What language shall we use for describing the planning, the calculation of materials, and the construction of facilities for the express purpose of carrying out the efficient murder – “by the most humane means possible,” in Himmler´s words – of millions of people? Would it be correct to employ the same terms used for describing any other engineering enterprise? How can we avoid the sin implied by speaking about all of this coldly and objectively without falling, on the other hand, into the easy trap of sentimentalism, which cheapens and trivializes reality? How shall we explain that a century-and-a-half after the apparently definitive triumph of the ideals of Equality and Fraternity in the heart of Christian Europe, the President of the Judicial Court of the Nazi Party, Walter Buch, could have said that the Jews were not human beings, but rather symptoms of putrefaction? What analytic method will enable us to finally understand how so many millions of persons were moved to commit horrendous crimes in the interests of such statements which propose an ideology that is so obviously false? What vocabulary is adecuate for describing the treatment suffered by the victims of the ghettos and concentration camps? How can we explain that the heroism in those places cannot be measured according to the concepts we normally employ?

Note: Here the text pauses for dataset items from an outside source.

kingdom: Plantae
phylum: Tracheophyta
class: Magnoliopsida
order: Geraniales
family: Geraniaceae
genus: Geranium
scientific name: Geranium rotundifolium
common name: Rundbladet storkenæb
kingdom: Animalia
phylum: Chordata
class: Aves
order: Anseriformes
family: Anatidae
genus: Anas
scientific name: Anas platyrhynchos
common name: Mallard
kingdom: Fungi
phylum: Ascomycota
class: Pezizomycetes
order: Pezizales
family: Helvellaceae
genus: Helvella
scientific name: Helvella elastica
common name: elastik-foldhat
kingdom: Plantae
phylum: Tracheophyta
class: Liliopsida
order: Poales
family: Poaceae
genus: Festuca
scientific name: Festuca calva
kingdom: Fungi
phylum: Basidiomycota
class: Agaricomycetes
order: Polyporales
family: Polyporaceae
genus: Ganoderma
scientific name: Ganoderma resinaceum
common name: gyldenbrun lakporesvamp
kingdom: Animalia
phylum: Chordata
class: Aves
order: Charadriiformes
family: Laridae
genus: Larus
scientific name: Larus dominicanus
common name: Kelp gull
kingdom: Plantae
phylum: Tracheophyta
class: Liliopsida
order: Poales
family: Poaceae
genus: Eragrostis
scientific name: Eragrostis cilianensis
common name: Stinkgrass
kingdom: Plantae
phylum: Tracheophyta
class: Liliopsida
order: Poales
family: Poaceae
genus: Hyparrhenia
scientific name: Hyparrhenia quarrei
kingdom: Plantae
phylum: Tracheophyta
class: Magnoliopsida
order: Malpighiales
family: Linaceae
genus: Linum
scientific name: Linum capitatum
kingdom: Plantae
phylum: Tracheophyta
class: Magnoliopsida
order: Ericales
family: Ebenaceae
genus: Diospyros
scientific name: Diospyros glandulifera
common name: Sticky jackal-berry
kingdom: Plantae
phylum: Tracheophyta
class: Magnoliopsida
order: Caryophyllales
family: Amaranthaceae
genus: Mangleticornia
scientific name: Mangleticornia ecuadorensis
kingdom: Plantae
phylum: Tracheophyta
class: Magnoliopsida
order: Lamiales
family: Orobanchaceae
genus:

As a surviving witness of Treblinka said during the trial of Ivan Demianiuk: “Whoever was there can never leave, and whoever was not there, can never enter...”
This “can never leave” is what Diana refers to as “the stone in the shoe” with which the victims who survived must walk through life. The stone cannot be dissolved by forgetting what they experienced; but the courage and empathy of those who sincerely try to understand surely makes it easier for them to endure it.